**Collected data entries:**
==========

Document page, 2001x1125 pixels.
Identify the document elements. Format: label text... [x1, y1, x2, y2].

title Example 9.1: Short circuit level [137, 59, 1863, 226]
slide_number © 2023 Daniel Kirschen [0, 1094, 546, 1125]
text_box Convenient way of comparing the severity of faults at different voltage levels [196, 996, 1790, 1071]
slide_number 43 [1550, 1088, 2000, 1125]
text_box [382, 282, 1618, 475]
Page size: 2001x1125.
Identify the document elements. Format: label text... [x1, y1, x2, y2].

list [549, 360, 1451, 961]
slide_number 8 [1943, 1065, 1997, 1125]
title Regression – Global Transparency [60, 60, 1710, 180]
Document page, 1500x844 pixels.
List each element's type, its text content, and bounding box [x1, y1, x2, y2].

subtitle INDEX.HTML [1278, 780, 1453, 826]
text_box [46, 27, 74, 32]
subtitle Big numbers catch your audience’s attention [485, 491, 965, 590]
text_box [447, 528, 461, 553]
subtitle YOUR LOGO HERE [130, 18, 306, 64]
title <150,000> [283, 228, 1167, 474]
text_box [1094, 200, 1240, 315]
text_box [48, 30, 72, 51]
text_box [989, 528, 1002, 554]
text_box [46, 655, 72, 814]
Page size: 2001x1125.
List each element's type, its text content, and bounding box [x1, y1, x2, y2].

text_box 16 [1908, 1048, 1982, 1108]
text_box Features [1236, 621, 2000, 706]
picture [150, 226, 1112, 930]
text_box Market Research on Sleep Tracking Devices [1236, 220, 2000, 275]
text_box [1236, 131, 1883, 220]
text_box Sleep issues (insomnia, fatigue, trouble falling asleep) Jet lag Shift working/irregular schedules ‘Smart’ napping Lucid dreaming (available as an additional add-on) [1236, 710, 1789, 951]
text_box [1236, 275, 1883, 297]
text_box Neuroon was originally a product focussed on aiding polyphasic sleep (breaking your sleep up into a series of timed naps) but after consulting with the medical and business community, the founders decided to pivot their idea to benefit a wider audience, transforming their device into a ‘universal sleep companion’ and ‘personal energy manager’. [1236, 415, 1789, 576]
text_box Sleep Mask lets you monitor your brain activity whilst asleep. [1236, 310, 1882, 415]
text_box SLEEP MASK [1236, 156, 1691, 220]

==========

**Task details:**
Answer with nothing but the count of lines in the entries that hold the word "pixels".

**Output below:**
2